Before that, the PLAYGROUND begins its series of staged readings for regional playwrights, Almost Ready, Oct. 21 at the ArtsCenter.
We’ll close with a note on politics, which (for some reason) is showing up in a number of independent offerings this fall. John Honeycutt and David Henderson take the leads when JUSTICE THEATER PROJECT presents Frost/ Nixon‘s regional premiere starting Sept. 7. ARTSCENTER STAGE participates in the Neo-Futurist’s national Plays for Presidents Festival with 44 Plays for 44 Presidents, opening Sept. 28 (PlaysforPresidents.com). And Boged (Traitor), an Israeli reimagining of Ibsen’s An Enemy of the People, gets a staged reading at the Friday Center Sept. 29 before an American premiere in Washington next spring.

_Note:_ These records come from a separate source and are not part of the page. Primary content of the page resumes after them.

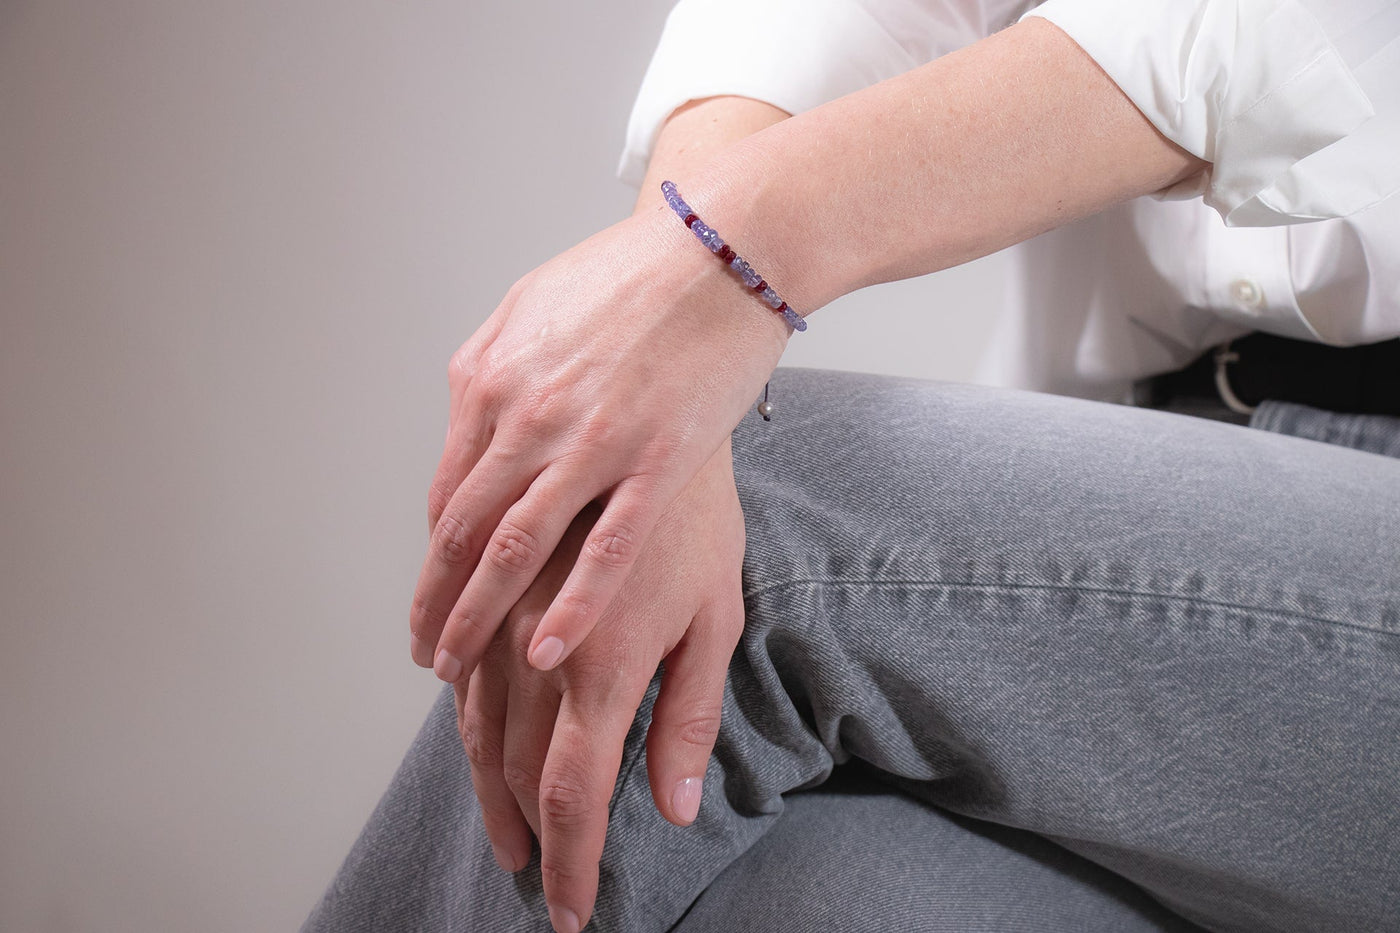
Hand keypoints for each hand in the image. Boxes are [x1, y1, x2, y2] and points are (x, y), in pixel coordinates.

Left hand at [409, 207, 784, 684]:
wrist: (721, 247)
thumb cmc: (634, 274)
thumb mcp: (534, 304)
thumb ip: (495, 366)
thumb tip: (470, 412)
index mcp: (493, 380)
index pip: (449, 492)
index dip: (436, 557)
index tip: (432, 597)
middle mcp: (527, 415)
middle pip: (464, 530)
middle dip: (437, 602)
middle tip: (425, 653)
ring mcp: (590, 440)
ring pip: (515, 549)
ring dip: (477, 617)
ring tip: (459, 667)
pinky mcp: (655, 460)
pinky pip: (603, 548)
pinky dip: (570, 606)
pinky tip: (545, 651)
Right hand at [455, 442, 745, 932]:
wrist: (648, 406)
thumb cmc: (699, 512)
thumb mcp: (716, 614)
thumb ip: (688, 712)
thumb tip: (674, 804)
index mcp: (601, 664)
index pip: (573, 793)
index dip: (568, 863)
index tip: (568, 912)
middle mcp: (534, 643)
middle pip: (511, 766)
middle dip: (521, 829)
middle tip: (529, 868)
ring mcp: (500, 606)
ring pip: (471, 717)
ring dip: (482, 780)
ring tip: (497, 819)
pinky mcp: (482, 574)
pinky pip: (456, 654)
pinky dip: (458, 705)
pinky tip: (466, 725)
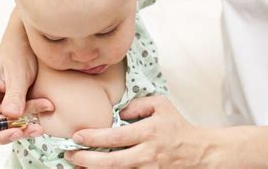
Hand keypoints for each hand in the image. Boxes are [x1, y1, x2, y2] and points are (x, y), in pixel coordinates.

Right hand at [0, 43, 51, 143]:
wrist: (32, 50)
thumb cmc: (18, 55)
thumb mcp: (18, 73)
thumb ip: (14, 94)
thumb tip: (12, 116)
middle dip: (1, 135)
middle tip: (20, 132)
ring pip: (4, 130)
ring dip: (21, 130)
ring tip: (39, 126)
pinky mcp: (12, 111)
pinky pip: (19, 124)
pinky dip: (30, 122)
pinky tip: (46, 108)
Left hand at [64, 96, 209, 167]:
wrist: (198, 152)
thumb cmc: (176, 126)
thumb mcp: (161, 105)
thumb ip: (137, 104)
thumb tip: (116, 113)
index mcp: (149, 132)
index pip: (115, 136)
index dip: (93, 137)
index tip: (77, 136)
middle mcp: (147, 154)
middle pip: (112, 162)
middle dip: (86, 160)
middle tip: (69, 155)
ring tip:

Closer to Election Day, STREETSIGNS CENTER presents a staged reading of Election Central, Elisabeth Lewis Corley’s new work on election fraud, Oct. 23 at Manbites Dog Theater. Later that week, BARE THEATRE adapts Ionesco’s The Leader into an evening of sketches, movement and clown work about leadership and following. It opens at Common Ground Oct. 25 and moves the following week to Raleigh’s Visual Art Exchange.
And among the collegiate shows we’re keeping an eye on: MEREDITH COLLEGE’s Machinal, starting Sept. 25; HOOF ‘N’ HORN‘s Avenue Q, opening Oct. 5; and UNC DDA‘s take on Sarah Ruhl’s Eurydice, beginning Oct. 11. PAUPER PLAYERS’ Rocky Horror Show takes wing on Nov. 9, before COMPANY CAROLINA‘s production of Neil LaBute’s Filthy Talk for Troubled Times starts Nov. 15.
This article appeared in print with the headline “Blackouts, slow fades and reasons to believe.”
Correction: Ionesco wrote The Leader (not The Candidate). Also, Ms. Corley’s first name is spelled Elisabeth (not Elizabeth).